A quick lunch and gear distribution get us ready for our first foray into the Little Copper, a rainbow-filled beauty of a small river that empties into the lake right in front of the lodge. As we head up-stream the river gets narrower and more and more scenic.
The first afternoon provided rainbows for everyone, even the novice fly anglers. The fish weren’t huge, but they were certainly available and we caught them with both dry flies and nymphs. The parachute Adams proved to be the fly of the afternoon as fish after fish bombarded it with gusto, even if a hook-up didn’t always result.
On all of our other days the fish goddess provided the sockeye we were waiting for in and everyone got a chance to do battle with one of these amazing fish even though we were in different parts of the river. Sockeye salmon are notorious for their lack of “grab” for a fly, and prove quite difficult to get solidly hooked up, as well as hooked up in the mouth. Everyone experienced fish decorated with various flies in their tails, and dorsal fins quite regularly. It was a real hoot to watch the antics of these delicious fish! Although it wasn’t easy to learn the technique that is used to catch sockeye, we’d finally end the day with a bunch of fish on the stringer, and everyone pretty satisfied.

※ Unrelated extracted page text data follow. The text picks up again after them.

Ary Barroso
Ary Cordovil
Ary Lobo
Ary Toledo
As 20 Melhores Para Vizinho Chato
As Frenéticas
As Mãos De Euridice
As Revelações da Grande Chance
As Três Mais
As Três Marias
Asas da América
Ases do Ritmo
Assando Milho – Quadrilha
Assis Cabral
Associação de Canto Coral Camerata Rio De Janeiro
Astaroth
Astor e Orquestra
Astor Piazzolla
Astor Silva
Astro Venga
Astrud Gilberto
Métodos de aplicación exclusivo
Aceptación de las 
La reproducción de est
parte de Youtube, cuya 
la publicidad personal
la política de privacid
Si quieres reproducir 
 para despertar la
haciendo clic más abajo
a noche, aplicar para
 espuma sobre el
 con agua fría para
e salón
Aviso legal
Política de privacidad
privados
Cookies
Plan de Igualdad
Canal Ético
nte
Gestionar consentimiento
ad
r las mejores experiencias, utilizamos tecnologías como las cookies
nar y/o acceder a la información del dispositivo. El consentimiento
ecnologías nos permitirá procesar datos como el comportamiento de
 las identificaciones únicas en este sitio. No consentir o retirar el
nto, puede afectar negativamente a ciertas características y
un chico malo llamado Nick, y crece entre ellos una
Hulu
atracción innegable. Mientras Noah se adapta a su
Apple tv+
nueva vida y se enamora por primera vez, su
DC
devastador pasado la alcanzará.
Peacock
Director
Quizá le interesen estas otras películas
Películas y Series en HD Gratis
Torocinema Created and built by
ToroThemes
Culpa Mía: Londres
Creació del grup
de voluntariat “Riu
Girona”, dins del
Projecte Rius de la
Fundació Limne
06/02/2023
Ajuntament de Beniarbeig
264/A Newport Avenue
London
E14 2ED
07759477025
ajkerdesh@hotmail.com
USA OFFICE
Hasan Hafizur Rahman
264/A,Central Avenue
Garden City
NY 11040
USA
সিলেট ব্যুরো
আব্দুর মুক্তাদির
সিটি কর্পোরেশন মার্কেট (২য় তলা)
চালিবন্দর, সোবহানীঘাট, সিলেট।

Throughout the days, we frequently put down the 8-wt rods used for sockeye fishing and lined-up the more delicate 5-wt rods to pursue the rainbows that were everywhere. A mix of dry flies with a nymph dropper did the trick for several anglers and produced some pretty nice fish. A couple of people were lucky enough to have two fish on the line at the same time as the result. All of the rainbows were very carefully released throughout the trip.

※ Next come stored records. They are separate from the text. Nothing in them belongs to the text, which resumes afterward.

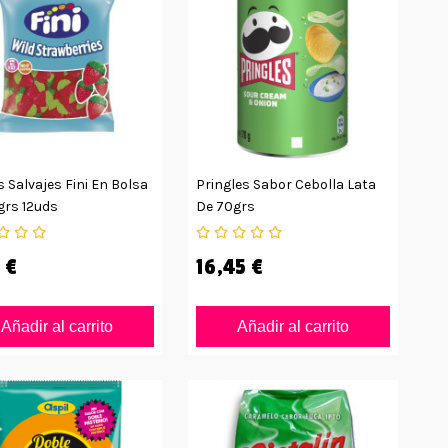
 Salvajes Fini En Bolsa
Pringles Sabor Cebolla Lata
grs 12uds
De 70grs
 €
16,45 €
Añadir al carrito
Añadir al carrito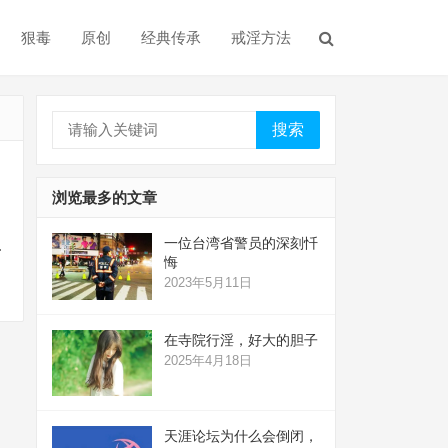
狠毒
原创
经典传承
戒淫方法
搜索
浏览最多的文章
一位台湾省警员的深刻忏
…
悔
2023年5月11日
在寺院行淫，好大的胆子
2025年4月18日
天涯论坛为什么会倒闭，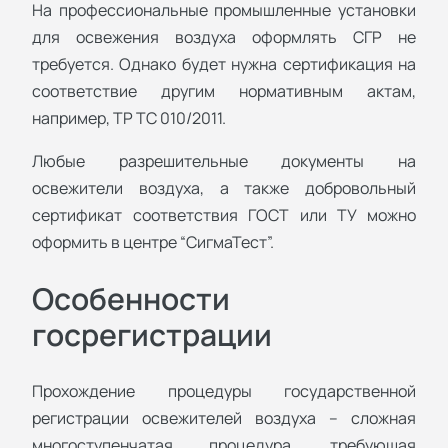
На профессиональные промышленные установки
для освежения воздуха оформлять СГР не
требуется. Однако будет нужна сертификация на
соответствие другим нормативным актам,
например, ТР ТС 010/2011.
Любые разрешительные документы на
освежители воздуха, а также добровольный
сертификат соответствия ГОСТ или ТУ можно
оформить в центре “СигмаТест”.
Особенности
госрегистрации
Прохождение процедуры государственной
регистрации освежителей воздуха – сложная
многоступенчатая процедура, требующая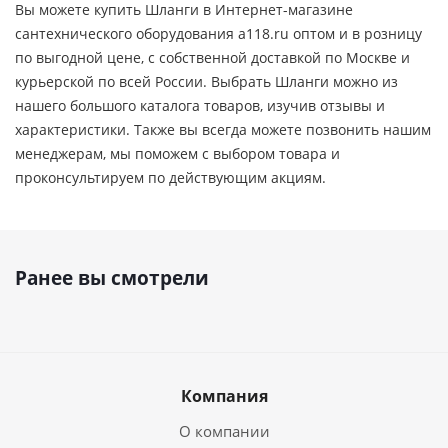
Вы можете купить Шланги в Интернет-магазине
сантехнического оборудования a118.ru оптом и в розницу
по выгодной цене, c собственной доставкой по Москве и
курьерской по всей России. Выбрать Шланги можно из
нашего большого каталога товаров, изучив отзывы и
характеристики. Также вы всегда можете позвонить нашим
менеджерам, мы поможем с выбором товара и
проконсультируем по действующим акциям.
Ранее вы смотрели
Компания
О компании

The fish of the trip was a spectacular 20-inch “leopard rainbow” caught by Dorene on a tiny #12 Adams. Leopards are a special strain of rainbows that live in some rivers around the state, and they are sought-after by everyone who fishes bows. They are identified by the spots decorating their heads and even their eye- lids as well as by their caramel-colored skin.
I also rigged a nymph/nymph leader with Czech nymphs that was a real success. Although they didn’t always provide two fish, they gave us lessons in reading which of the two flies they preferred. They also enthralled the anglers that had never used a nymph.

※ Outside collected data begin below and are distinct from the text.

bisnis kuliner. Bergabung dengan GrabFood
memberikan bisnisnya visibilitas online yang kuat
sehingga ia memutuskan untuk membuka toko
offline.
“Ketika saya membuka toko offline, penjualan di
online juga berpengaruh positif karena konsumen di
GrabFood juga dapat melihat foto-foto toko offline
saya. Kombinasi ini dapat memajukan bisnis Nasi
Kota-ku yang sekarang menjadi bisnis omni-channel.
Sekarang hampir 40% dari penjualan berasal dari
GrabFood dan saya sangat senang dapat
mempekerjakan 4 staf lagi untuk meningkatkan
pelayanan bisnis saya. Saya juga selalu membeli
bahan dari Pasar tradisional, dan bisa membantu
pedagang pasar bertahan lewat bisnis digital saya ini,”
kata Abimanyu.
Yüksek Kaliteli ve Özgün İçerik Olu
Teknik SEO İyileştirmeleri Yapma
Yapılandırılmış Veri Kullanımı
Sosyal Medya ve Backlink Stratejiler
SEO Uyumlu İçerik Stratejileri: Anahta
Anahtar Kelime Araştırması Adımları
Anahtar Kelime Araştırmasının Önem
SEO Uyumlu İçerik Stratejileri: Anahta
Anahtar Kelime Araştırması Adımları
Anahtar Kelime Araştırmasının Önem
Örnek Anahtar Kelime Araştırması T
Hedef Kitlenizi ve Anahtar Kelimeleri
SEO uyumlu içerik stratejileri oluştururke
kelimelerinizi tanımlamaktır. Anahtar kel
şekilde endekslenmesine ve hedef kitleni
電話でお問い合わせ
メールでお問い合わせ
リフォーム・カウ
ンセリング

The only disappointment of the trip was that we never saw a bear!! This is the first year that happened even though we kept the monoculars fixed on the grasses below the lodge and the hills along the river. Bears are always present when there are salmon in the river, and this was quite a surprise. I’ll bet that there was a siting of one just after we left!
The trip was a decided success, and everyone ended up going home with some sockeye for their freezer. Steve, Shaun, and “little” Shaun (plus Steve the chef) keep us well guided as well as well fed, and were always there when we needed them. Thanks! Guys! From all of us! See you next year!